Demand through export channels was light. Demand was good for any discounted or low-grade styles of cotton.
• A moderate volume of color 41, leaf 3 and 4, staple mostly 38 and 39, mike 37-49, strength 29-32, and uniformity 81-83 sold for around 100 points on ICE March futures, FOB car/truck (Rule 5, compression charges paid).
• A moderate volume of color 31 and 41, leaf 3-5, staple 36 and 37, mike 43-52, strength 29-31, and uniformity 80-82 sold for around 300 points off ICE March futures, same terms as above.
• A light volume of color 31 and 41, leaf mostly 3 and 4, staple 38 and 39, mike 43-49, strength 30-32, and uniformity 80-82 sold for around 200 points off ICE March futures, FOB car/truck, Georgia terms (Rule 5, compression charges paid, 30 days free storage).
• Mixed lots containing color 31-42, leaf 3 and 4, staple 34-37, mike 37-52, strength 27-30, and uniformity 79-81 sold for around 250 points off ICE March futures, same terms as above.
• A light volume of color 31 and 41, leaf 3 and 4, staple 37 and 38, mike 37-47, strength 32 and higher, uniformity 80-82, and 25 percent extraneous matter sold for 275 points off ICE March futures, same terms as above.
Spot cotton trading was active.

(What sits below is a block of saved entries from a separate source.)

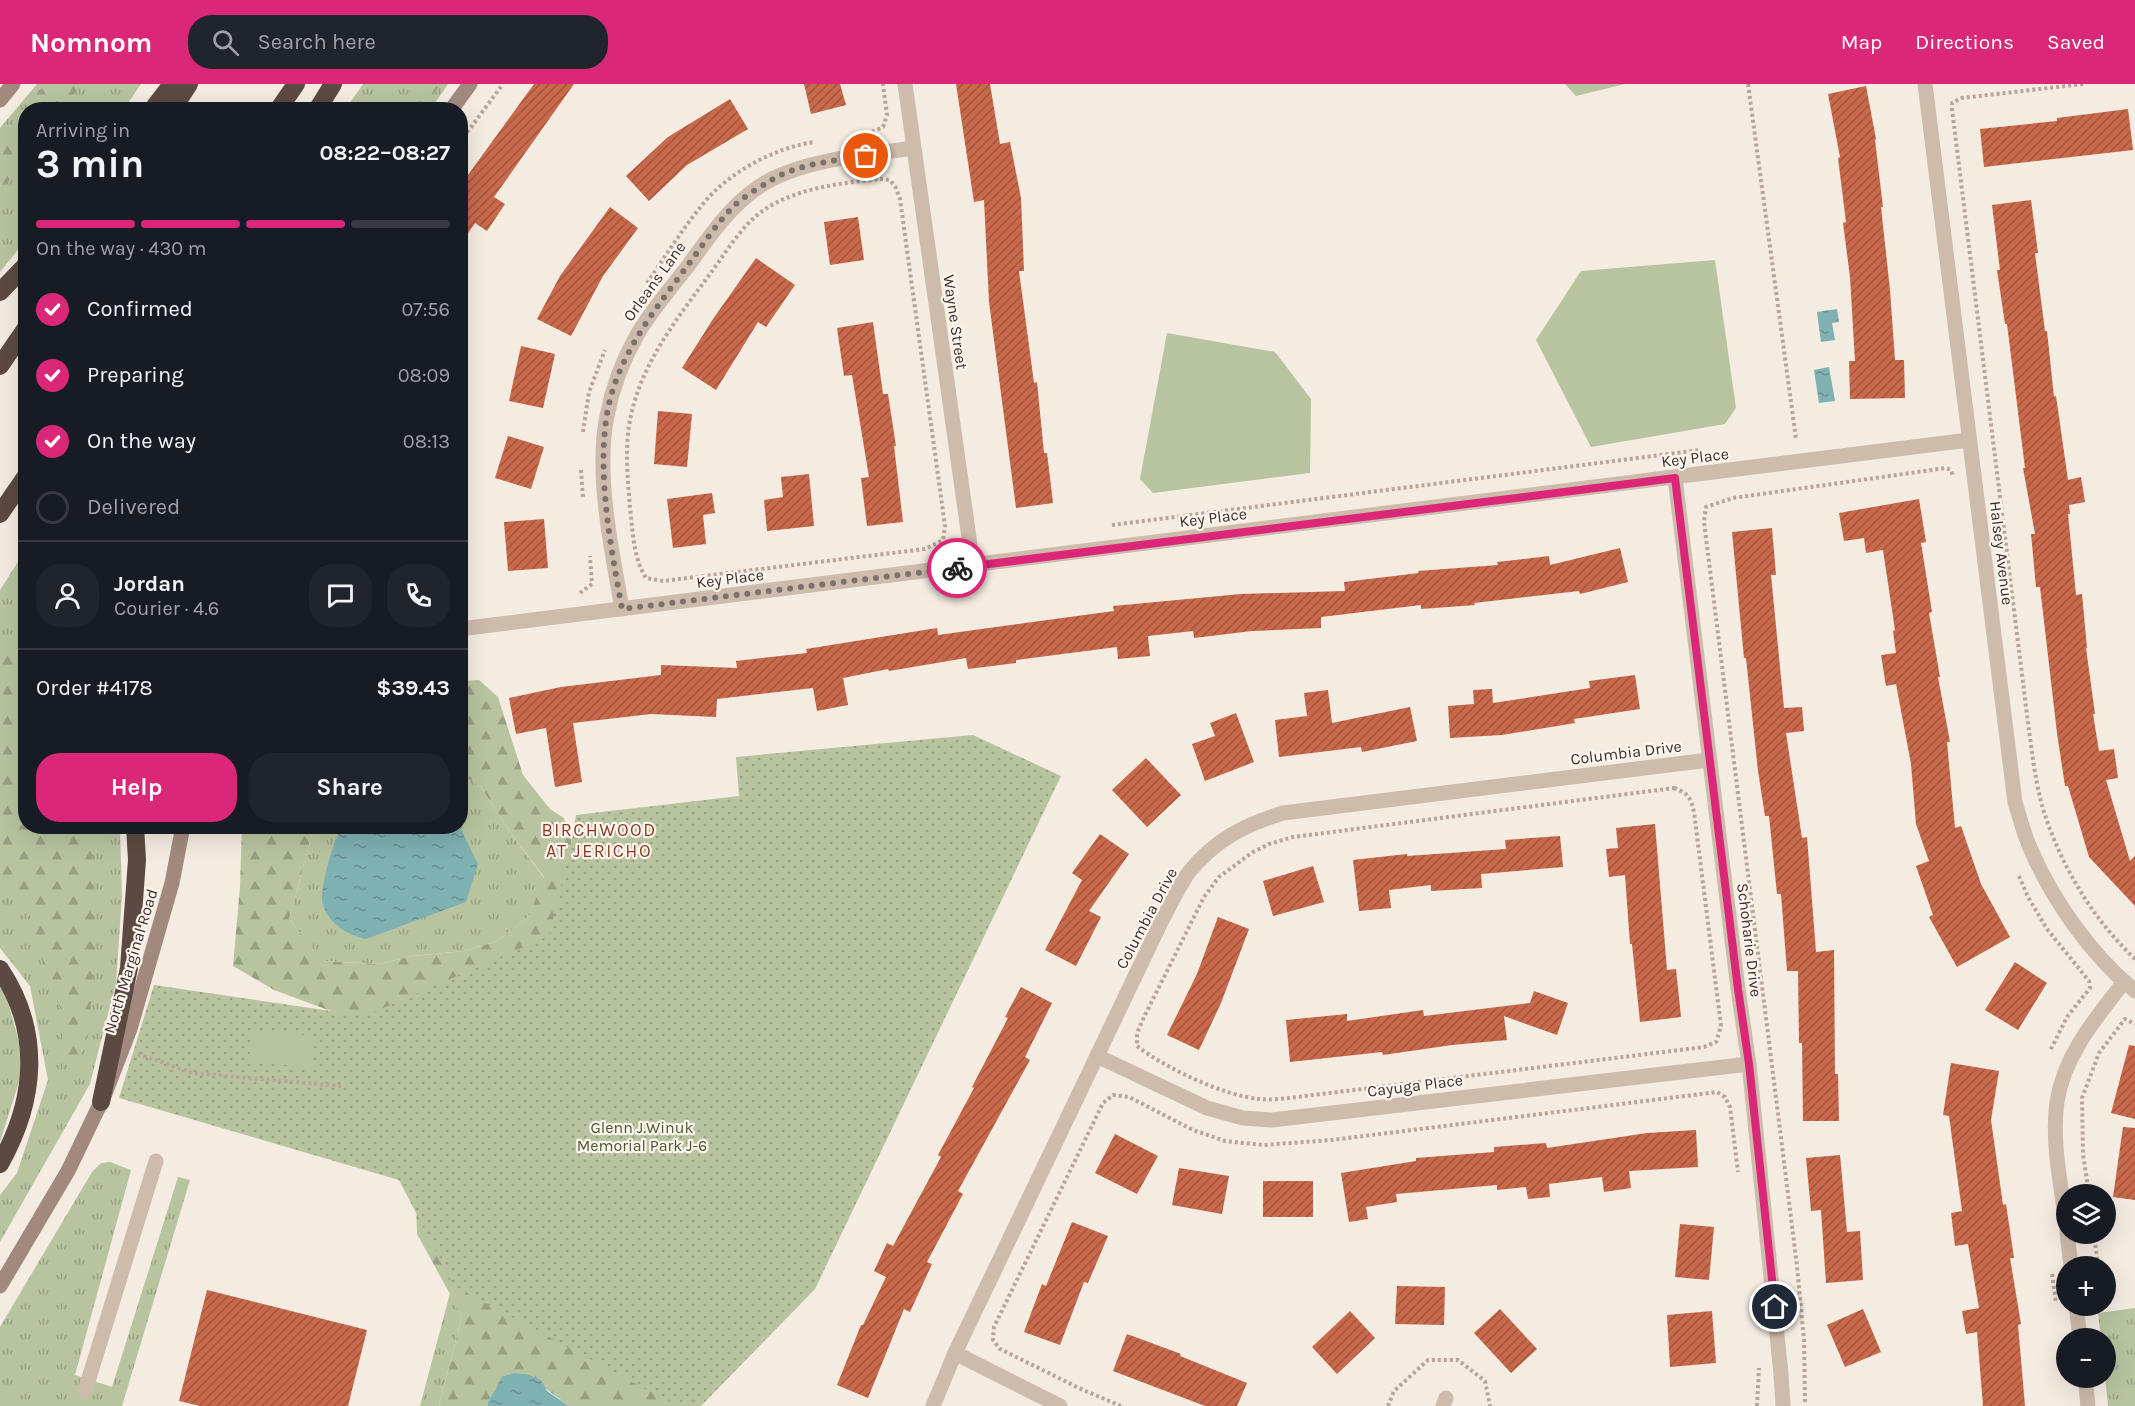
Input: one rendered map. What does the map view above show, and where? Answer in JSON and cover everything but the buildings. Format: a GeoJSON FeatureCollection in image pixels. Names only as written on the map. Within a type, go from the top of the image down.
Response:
{"type":"FeatureCollection","features":[{"type":"Feature","properties":{"kind":"highway"},"geometry":{"type":"LineString","coordinates":[[158,102],[172,84]]}},
{"type":"Feature","properties":{"kind":"highway"},"geometry":{"type":"LineString","coordinates":[[177,102],[189,84]]}},
{"type":"Feature","properties":{"kind":"highway"},"geometry":{"type":"LineString","coordinates":[[284,102],[296,84]]}},
{"type":"Feature","properties":{"kind":"highway"},"geometry":{"type":"LineString","coordinates":[[322,102],[333,84]]}},
{"type":"Feature","properties":{"kind":"highway"},"geometry":{"type":"LineString","coordinates":[[0,291],[18,273]]}},
{"type":"Feature","properties":{"kind":"highway"},"geometry":{"type":"LineString","coordinates":[[0,366],[18,340]]}},
{"type":"Feature","properties":{"kind":"highway"},"geometry":{"type":"LineString","coordinates":[[0,514],[18,488]]}},
{"type":"Feature","properties":{"kind":"highway"},"geometry":{"type":"LineString","coordinates":[[101,1102],[129,968],[137,860],[135,834]]}},
{"type":"Feature","properties":{"kind":"highway"},"geometry":{"type":"LineString","coordinates":[[0,969],[13,989],[29,1042],[29,1080],[25,1103],[12,1143],[0,1164]]}},
{"type":"Feature","properties":{"kind":"main road"},"geometry":{"type":"LineString","coordinates":[[0,100],[13,84]]}},
{"type":"Feature","properties":{"kind":"main road"},"geometry":{"type":"LineString","coordinates":[[457,102],[470,84]]}},
{"type":"Feature","properties":{"kind":"main road","name":"North Marginal Road"},"geometry":{"type":"LineString","coordinates":[[0,1286],[68,1171],[101,1102],[123,1048],[172,883],[181,834]]}},
{"type":"Feature","properties":{"kind":"street","name":"Wayne Street"},"geometry":{"type":"LineString","coordinates":[[905,84],[973,566]]}},
{"type":"Feature","properties":{"kind":"street","name":"Halsey Avenue"},"geometry":{"type":"LineString","coordinates":[[1925,84],[2015,802],[2030,849],[2046,882],[2078,931],[2129,986]]}},
{"type":"Feature","properties":{"kind":"street","name":"Orleans Lane"},"geometry":{"type":"LineString","coordinates":[[622,609],[612,552],[602,453],[606,417],[614,388],[637,334],[734,206],[771,180],[806,166],[913,148]]}},
{"type":"Feature","properties":{"kind":"street","name":"Key Place"},"geometry":{"type":"LineString","coordinates":[[468,628],[1969,440]]}},
{"type":"Feature","properties":{"kind":"street","name":"Schoharie Drive"},"geometry":{"type":"LineString","coordinates":[[1675,478],[1749,1064],[1782,1374],[1783,1406]]}},
{"type":"Feature","properties":{"kind":"street","name":"Columbia Drive"},"geometry":{"type":"LineString","coordinates":[[933,1406],[955,1353],[1161,922],[1188,873],[1216,845],[1251,823],[1283,813],[1709,760]]}},
{"type":"Feature","properties":{"kind":"street"},"geometry":{"type":"LineString","coordinates":[[2061,1184],[2055,1136],[2057,1101],[2067,1068],[2090,1026],[2129,986]]}},
{"type":"Feature","properties":{"kind":"street","name":"Cayuga Place"},"geometry":{"type":"LineString","coordinates":[[1097,1056],[1207,1108],[1243,1118],[1272,1120],[1749,1064]]}},
{"type":"Feature","properties":{"kind":"street"},"geometry":{"type":"LineString","coordinates":[[84,1391],[156,1161]]}},
{"type":"Feature","properties":{"kind":"street"},"geometry":{"type":"LineString","coordinates":[[955,1353],[1060,1406]]}},
{"type":"Feature","properties":{"kind":"street"},"geometry":{"type":"LineString","coordinates":[[2086,1388],[2088,1406]]}},
{"type":"Feature","properties":{"kind":"path"},"geometry":{"type":"LineString","coordinates":[[468,131],[502,84]]}},
{"type":"Feature","properties":{"kind":"path"},"geometry":{"type":"LineString","coordinates":[[865,134],[883,127],[887,115],[883,84]]}},
{"type":"Feature","properties":{"kind":"path"},"geometry":{"type":"LineString","coordinates":[[1748,84],[1796,439]]}},
{"type":"Feature","properties":{"kind":"path"},"geometry":{"type":"LineString","coordinates":[[2084,84],[1962,98],[1952,103],[1952,109],[2034,765],[2040,796],[2056,846],[2083,897],[2116,941],[2135,959]]}},
{"type":"Feature","properties":{"kind":"path"},"geometry":{"type":"LineString","coordinates":[[642,290],[704,202],[721,187],[739,172],[768,155],[815,142]]}},
{"type":"Feature","properties":{"kind":"path"},"geometry":{"type":"LineString","coordinates":[[880,179],[890,180],[900,199],[945,526],[943,540],[925,549],[663,581],[646,578],[639,567],[635,548],[628,481],[629,426],[638,391],[652,359],[673,324],[743,230],[769,207],[801,192],[831,185],[880,179]]}},
{"type":"Feature","properties":{"kind":"path"},"geometry":{"type":"LineString","coordinates":[[582,441],[589,392],[608,344]]}},
{"type":"Feature","properties":{"kind":"path"},"geometry":{"type":"LineString","coordinates":[[1112,525],[1700,450]]}},
{"type":"Feature","properties":{"kind":"path"},"geometry":{"type":"LineString","coordinates":[[581,460],[584,508]]}},
{"type":"Feature","properties":{"kind":"path"},"geometry":{"type":"LineString","coordinates":[[1805,1406],[1804,1340],[1797,1266],[1704,522],[1706,507],[1732,498],[1946,468],[1951,470],[1953,477]]}},
{"type":"Feature","properties":{"kind":"path"},"geometry":{"type":"LineString","coordinates":[[577,594],[586,591],[592,584],[590,551]]}},
{"type":"Feature","properties":{"kind":"path"},"geometry":{"type":"LineString","coordinates":[[1674,788],[1685,792],[1692,800],[1694,812],[1721,1026],[1716,1042],[1704,1047],[1657,1053],[1289,1098],[1260,1099],[1226,1091],[1201,1081],[1152,1057],[1137,1046],[1137,1033],[1144,1017],[1204,897],[1219,877],[1269,843],[1293,837],[1674,788]]}},
{"type":"Feature","properties":{"kind":"path"},"geometry":{"type":"LineString","coordinates":[[2018,871],[2028,897],[2047,929],[2083,973],[2090,988],[2067,1017],[2046,1060]]}},
{"type":"Feature","properties":{"kind":"path"},"geometry":{"type":"LineString","coordinates":[[2088,1184],[2082,1098],[2099,1053],[2125,1019],[2135,1024]]}},
{"type":"Feature","properties":{"kind":"path"},"geometry":{"type":"LineString","coordinates":[[123,1048],[192,1073],[341,1086]]}},
{"type":"Feature","properties":{"kind":"path"},"geometry":{"type":"LineString","coordinates":[[1121,1406],[1024,1362],[1000,1349],[993,1340],[994,1327],[1062,1185],[1103,1103],[1113,1095],[1129,1097],[1193,1130],[1225,1141],[1263,1145],[1332,1140],[1717,1092],[1725,1097],[1730,1107],[1738,1174]]}},
{"type":"Feature","properties":{"kind":"path"},"geometry":{"type":"LineString","coordinates":[[2051,1264],[2056,1303]]}},
{"type":"Feature","properties":{"kind":"path"},"geometry":{"type":"LineString","coordinates":[[1388,1406],[1394,1390],[1428,1360],[1458,1360],[1485,1382],[1490,1406]]}},
{"type":"Feature","properties":{"kind":"path"},"geometry":{"type":"LineString","coordinates":[[1757,1406],[1758,1365]]}},
{"type":"Feature","properties":{"kind":"green space"},"geometry":{"type":"Polygon","coordinates":[[[37,84],[141,84],[129,102],[22,102],[37,84]]]}},
{"type":"Feature","properties":{"kind":"green space"},"geometry":{"type":"Polygon","coordinates":[[[45,84],[82,84],[68,102],[30,102],[45,84]]]}},
{"type":"Feature","properties":{"kind":"green space"},"geometry":{"type":"Polygon","coordinates":[[[363,84],[448,84],[436,102],[351,102],[363,84]]]}},
{"type":"Feature","properties":{"kind":"green space"},"geometry":{"type":"Polygon","coordinates":[[[427,84],[441,84],[427,102],[414,102],[427,84]]]}},
{"type":"Feature","properties":{"kind":"green space"},"geometry":{"type":"Polygon","coordinates":[[[1565,84],[1625,84],[1576,96],[1565,84]]]}},
{"type":"Feature","properties":{"kind":"green space"},"geometry":{"type":"Polygon","coordinates":[[[18,107],[18,250],[0,272],[0,128],[18,107]]]}},
{"type":"Feature","properties":{"kind":"green space"},"geometry":{"type":"Polygon","coordinates":[[[18,117],[18,168],[0,192],[0,139],[18,117]]]}},
{"type":"Feature","properties":{"kind":"green space"},"geometry":{"type":"Polygon","coordinates":[[[1715,260],[1736,408],[1725,424],[1591,447],[1536,340],[1581,271],[1715,260]]]}},
{"type":"Feature","properties":{"kind":"green space"},"geometry":{"type":"Polygon","coordinates":[[[1167,333],[1275,352],[1311,399],[1310,473],[1153,493],[1140,479],[1167,333]]]}},
{"type":"Feature","properties":{"kind":"green space"},"geometry":{"type":"Polygon","coordinates":[[[18,562],[18,834],[120,834],[122,896],[116,983],[90,1084],[0,1242],[0,1195],[17,1173],[48,1080],[30,986],[0,948],[0,590],[18,562]]]}},
{"type":"Feature","properties":{"kind":"green space"},"geometry":{"type":"Polygon","coordinates":[[[18,643],[18,834],[92,834],[94,957],[89,1033],[72,1078],[64,1055],[64,1017],[46,975],[29,909],[0,884],[0,660],[18,643]]]}},
{"type":"Feature","properties":{"kind":"green space"},"geometry":{"type":"Polygon","coordinates":[[[479,680],[498,697],[523,775],[550,809],[564,818],[579,865],[688,1406],[569,1406],[526,1374],[514,1373],[503,1376],[488,1406],[439,1406],[462,1316],[417,1234],[415,1166],[374,1027],[274,990],[233,966],[242,834],[312,834],[289,919],[323,961],[379,964],[413,956],[464,951],[497,941],[529,916],[544,877],[510,832],[481,787],[468,779],[468,681],[479,680]]]}},
{"type":"Feature","properties":{"kind":"green space","name":"Glenn J.Winuk Memorial Park J-6"},"geometry":{"type":"Polygon","coordinates":[[[973,735],[1061,776],[815,1289],[701,1406],[677,1406],[454,1286],[399,1180],[119,1098],[154,985],[365,1016],[549,936],[576,815],[739,796],[736,757],[973,735]]]}},
{"type":"Feature","properties":{"kind":"green space"},"geometry":{"type":"Polygon","coordinates":[[[468,779],[481,787],[544,878],[529,916],[497,941],[464,951],[413,956],[379,964],[322,961],[289,919],[312,834],[468,834],[468,779]]]}},
{"type":"Feature","properties":{"kind":"green space"},"geometry":{"type":"Polygon","coordinates":[[[0,986],[5,991],[25,1063],[0,1142],[0,986]]]}},
{"type":"Feature","properties":{"kind":"green space"},"geometry":{"type":"Polygon","coordinates":[[[252,1030],[315,1036],[312,1067],[249,1062],[252,1030]]]}},
{"type":"Feature","properties":{"kind":"green space"},"geometry":{"type":"Polygon","coordinates":[[[110,1162],[131,1170],[75,1375],[112,1387],[178,1177],[190,1180],[122,1406],[0,1406],[0,1327],[92,1172],[101,1163],[110,1162]]]}},
{"type":"Feature","properties":{"kind":"green space"},"geometry":{"type":"Polygon","coordinates":[[[450,1293],[462,1316],[439,1406],[420,1406],[450,1293]]]}},
{"type":"Feature","properties":{"kind":"green space"},"geometry":{"type":"Polygon","coordinates":[[[2135,1308],[2135,1406],[2108,1406],[2106,1388],[2116,1388],[2116,1328],[2100,1328],[2098,1316],[2116,1316],[2116,1311],[2135,1308]]]}},
{"type":"Feature","properties":{"kind":"water"},"geometry":{"type":"Polygon","coordinates":[[[1837,309],[1839,322],[1832,323],[1835,340],[1821,342],[1817,312],[1837,309]]]}},
{"type":"Feature","properties":{"kind":"water"},"geometry":{"type":"Polygon","coordinates":[[[1829,367],[1835,401],[1819,403],[1814,370],[1829,367]]]}},
{"type":"Feature","properties":{"kind":"water"},"geometry":{"type":"Polygon","coordinates":[[[338,834],[463,834],[478,864],[466,902],[366,939],[353,935],[334,923],[323,905],[323,889],[338,834]]]}},
{"type":"Feature","properties":{"kind":"water"},"geometry":{"type":"Polygon","coordinates":[[[514,1373],[526,1374],[541,1380],[547,1391],[569,1406],[488,1406],[503,1376],[514,1373]]]}},
{"type":"Feature","properties":{"kind":"way so far"},"geometry":{"type":"LineString","coordinates":[[866,156],[806,166],[771,180],[734,206],[637,334],[614,388],[606,417],[602,453],[612,552],[622,609],[957,568]]}},
{"type":"Feature","properties":{"kind":"district","name":"BIRCHWOOD AT JERICHO"},"geometry":{"type":"Point","coordinates":[599,840]}},
{"type":"Feature","properties":{"kind":"route"},"geometry":{"type":"LineString","coordinates":[[957,568],[1675,478],[1749,1064],[1775,1307]]}}]}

Supplies and producer offerings were heavy. Demand was very good.
Average local spot prices were higher. Producer interest in forward contracting was light. Trading of CCC-loan equities was slow. Foreign inquiries were heavy. Interest was best from China, Pakistan, and Vietnam. The COVID-19 Pandemic continued to impact commodity markets and global cotton demand. Infection spikes continued to pressure local medical institutions and resources.
Final harvesting in the High Plains made good progress under unseasonably warm conditions with daytime highs in the low 50s to upper 70s and overnight lows in the 20s to 30s. A winter storm is in the nearby forecast and expected to deposit rain and snow intermittently. Morning humidity and frost delayed field activities a few hours on December 8. Most fields have been harvested on the High Plains, but fieldwork was active in the Rolling Plains. Yields were less than expected, but quality remained good. Many gins reported that pressing services will be completed before the Christmas holiday. Virtual industry meetings were held on Zoom and in person with social distancing protocols in place to help prevent the spread of COVID-19.